Problem requirements: For each record that follows, restate the text exactly and drop the pictures.

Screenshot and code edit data
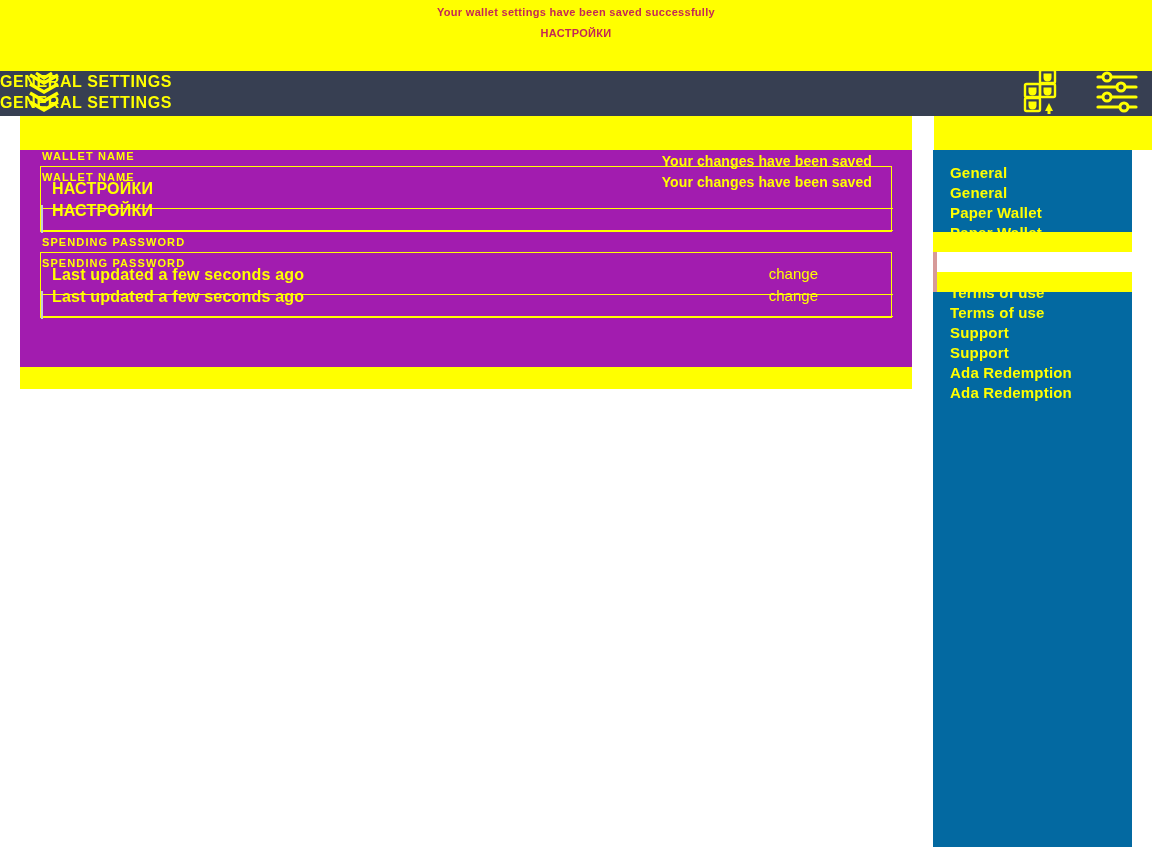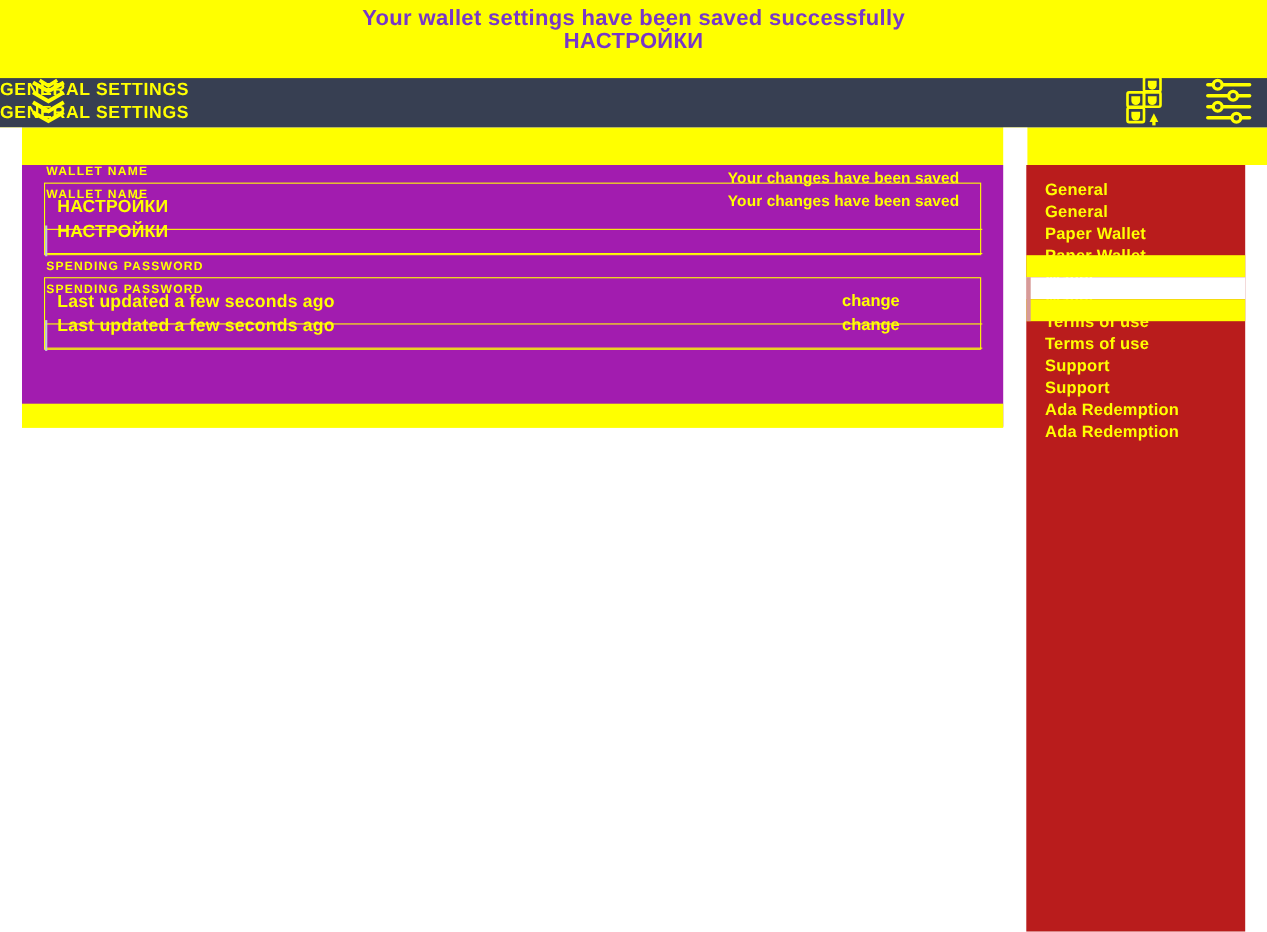--- a/index.html
+++ b/index.html
@@ -8,21 +8,21 @@
 
   #app { position:relative; width:1152px; height:847px; }
 
   
   .topband {
     position:absolute; left:0; top:0; width:1152px; height:71px;
     background:#ffff00; z-index:5;
   }
   .topband-text {
     position:absolute; left:0; width:1152px; text-align:center;
-    color:#6d28d9; font-size:20px; font-weight:700; letter-spacing:0.3px;
+    color:#be185d; font-size:11px; font-weight:700; letter-spacing:0.3px;
     white-space:nowrap; opacity:0.93;
   }
   .topband-text.l1 { top:6px; }
   .topband-text.l2 { top:27px; }
 
   
   .topbar {
     position:absolute; left:0; top:68px; width:1152px; height:48px;
     background:#373f52; z-index:3;
   }
@@ -97,30 +97,30 @@
   .field-value.v2 { top:52px; }
 
   .saved-msg {
     position:absolute; right:22px; color:#ffff00; font-size:14px; font-weight:600;
     white-space:nowrap; letter-spacing:0.1px;
   }
   .saved-msg.s1 { top:3px; }
   .saved-msg.s2 { top:24px; }
 
   .change-link {
-    position:absolute; right:22px; color:#ffff00; font-size:15px; font-weight:700;
+    position:absolute; right:22px; color:#ffff00; font-size:15px; font-weight:400;
     white-space:nowrap; cursor:pointer;
   }
   .change-link.c1 { top:29px; }
   .change-link.c2 { top:51px; }
 
   
   .sidebar {
     position:absolute; left:933px; top:146px; width:199px; height:701px;
-    background:#b91c1c; z-index:1;
+    background:#0369a1; z-index:1;
   }
   .side-item {
     position:absolute; left:0; width:199px; height:20px;
   }
   .side-item-label {
     position:absolute; left:17px; top:0; color:#ffff00;
     font-size:15px; font-weight:600; white-space:nowrap; letter-spacing:0.2px;
   }
   .side-active-bar {
     position:absolute; left:0; top:0; width:4px; height:40px; background:#d79a98;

Solution:
--- a/index.html
+++ b/index.html
@@ -8,21 +8,21 @@
 
   #app { position:relative; width:1152px; height:847px; }
 
   
   .topband {
     position:absolute; left:0; top:0; width:1152px; height:71px;
     background:#ffff00; z-index:5;
   }
   .topband-text {
     position:absolute; left:0; width:1152px; text-align:center;
-    color:#6d28d9; font-size:20px; font-weight:700; letter-spacing:0.3px;
+    color:#be185d; font-size:11px; font-weight:700; letter-spacing:0.3px;
     white-space:nowrap; opacity:0.93;
   }
   .topband-text.l1 { top:6px; }
   .topband-text.l2 { top:27px; }
 
   
   .topbar {
     position:absolute; left:0; top:68px; width:1152px; height:48px;
     background:#373f52; z-index:3;
   }
@@ -97,30 +97,30 @@
   .field-value.v2 { top:52px; }
 
   .saved-msg {
     position:absolute; right:22px; color:#ffff00; font-size:14px; font-weight:600;
     white-space:nowrap; letter-spacing:0.1px;
   }
   .saved-msg.s1 { top:3px; }
   .saved-msg.s2 { top:24px; }
 
   .change-link {
-    position:absolute; right:22px; color:#ffff00; font-size:15px; font-weight:700;
+    position:absolute; right:22px; color:#ffff00; font-size:15px; font-weight:400;
     white-space:nowrap; cursor:pointer;
   }
   .change-link.c1 { top:29px; }
   .change-link.c2 { top:51px; }
 
   
   .sidebar {
     position:absolute; left:933px; top:146px; width:199px; height:701px;
-    background:#b91c1c; z-index:1;
+    background:#0369a1; z-index:1;
   }
   .side-item {
     position:absolute; left:0; width:199px; height:20px;
   }
   .side-item-label {
     position:absolute; left:17px; top:0; color:#ffff00;
     font-size:15px; font-weight:600; white-space:nowrap; letter-spacing:0.2px;
   }
   .side-active-bar {
     position:absolute; left:0; top:0; width:4px; height:40px; background:#d79a98;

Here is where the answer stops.